German fashion group Hugo Boss reported better-than-expected first-quarter results on Tuesday, maintaining its full-year outlook despite growing macroeconomic uncertainty and concerns over U.S. tariffs.
The company posted revenue of €999 million ($1.13 billion) for the quarter, slightly down from €1.01 billion a year earlier but well above analysts’ expectations of €974 million, according to a company-compiled poll. Earnings before interest and taxes came in at €61 million, surpassing the €50 million analysts had forecast.
Shares of the premium fashion retailer surged 8.4% on the news, making it the top performer on Germany’s mid-cap index. Despite the rally, Hugo Boss stock remains down 11.7% so far this year.

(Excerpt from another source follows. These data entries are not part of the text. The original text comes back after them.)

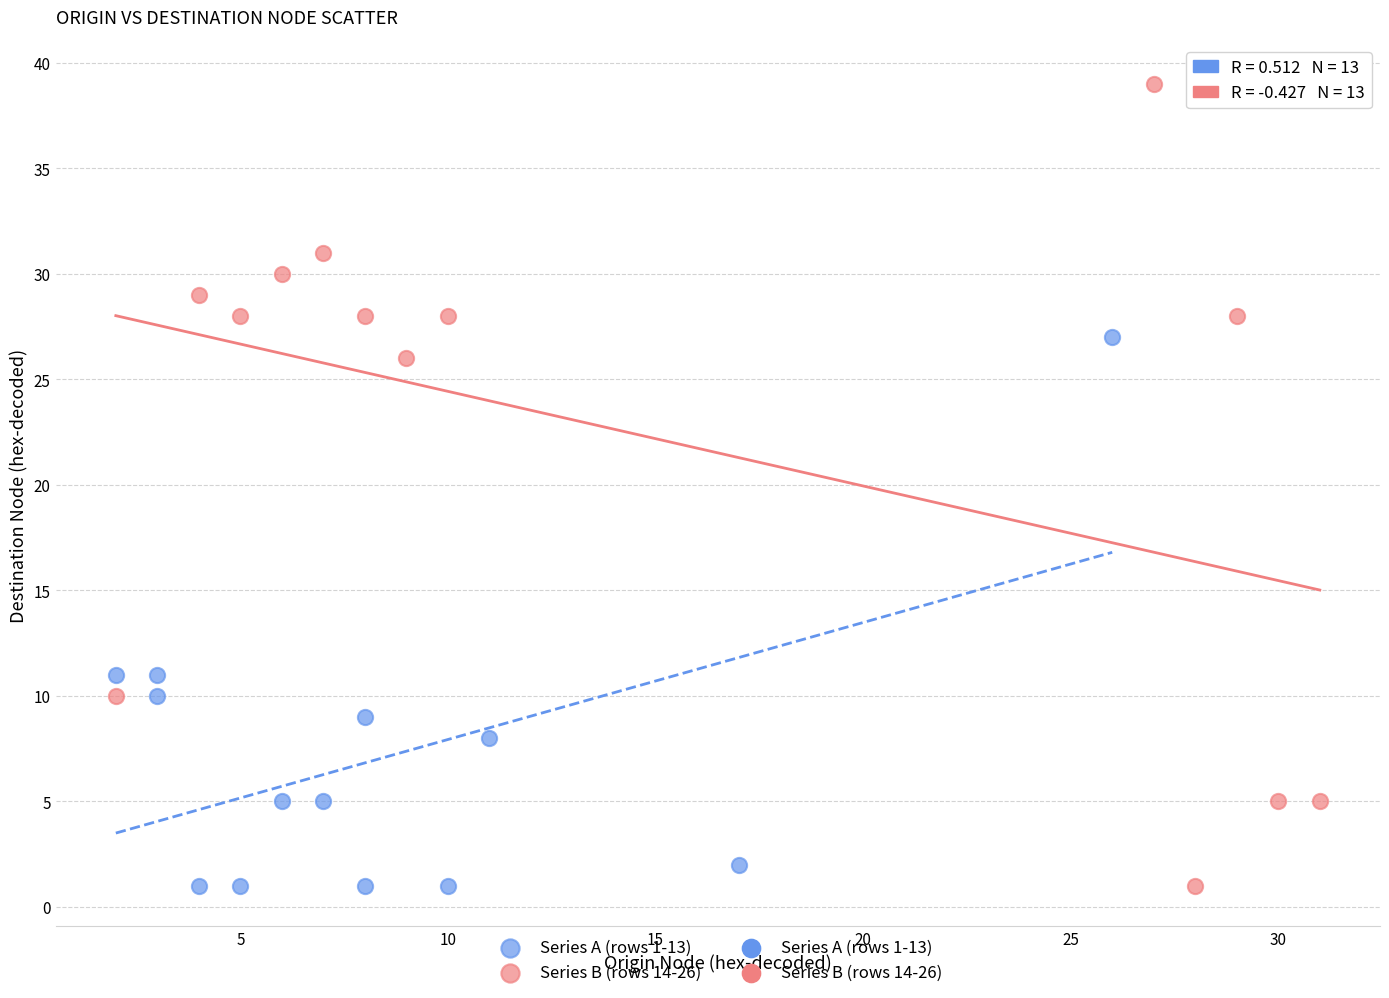

Which series has the largest Y range (max minus min)?

Series B (rows 14-26)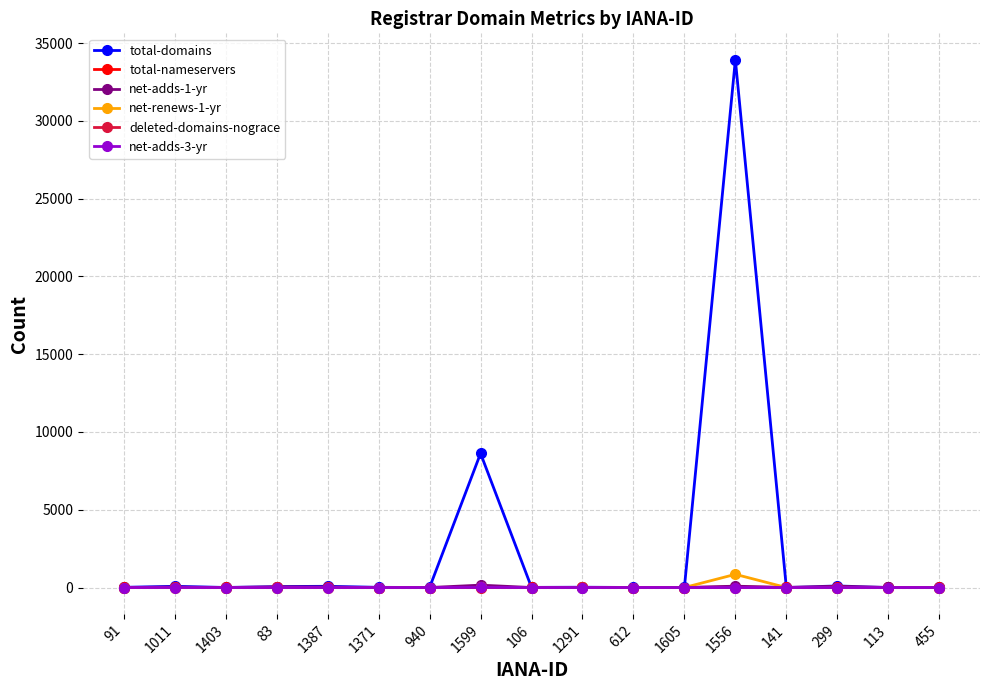

At how many categories does at least one series exceed 9146?

1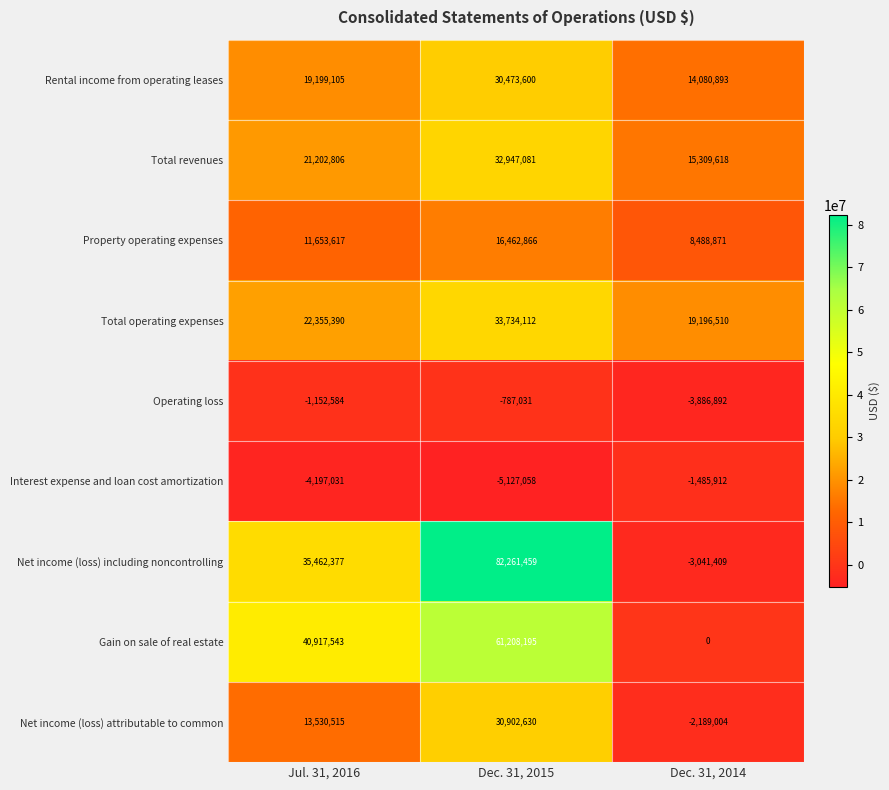

How many distinct data groups are displayed?

9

Hugo Boss reaffirmed its full-year sales guidance, projecting group revenue between €4.2 billion and €4.4 billion in 2025—broadly in line with last year’s performance. The company cited resilience in the face of ongoing challenges, including weak global consumer sentiment and uncertainty surrounding potential U.S. tariffs.
“Although we note that the demand outlook remains uncertain, we are encouraged by a better performance in March versus January and February,” analysts at RBC said in a note. The bank also highlighted Hugo Boss’s diversified sourcing strategy, which could help mitigate the impact of any new tariffs.
CEO Daniel Grieder acknowledged the fragile state of consumer confidence, especially in the U.S., during a call with journalists. “It’s difficult to make a clear, conclusive assessment,” he said. “We’re trying to respond actively but also flexibly to the given circumstances.”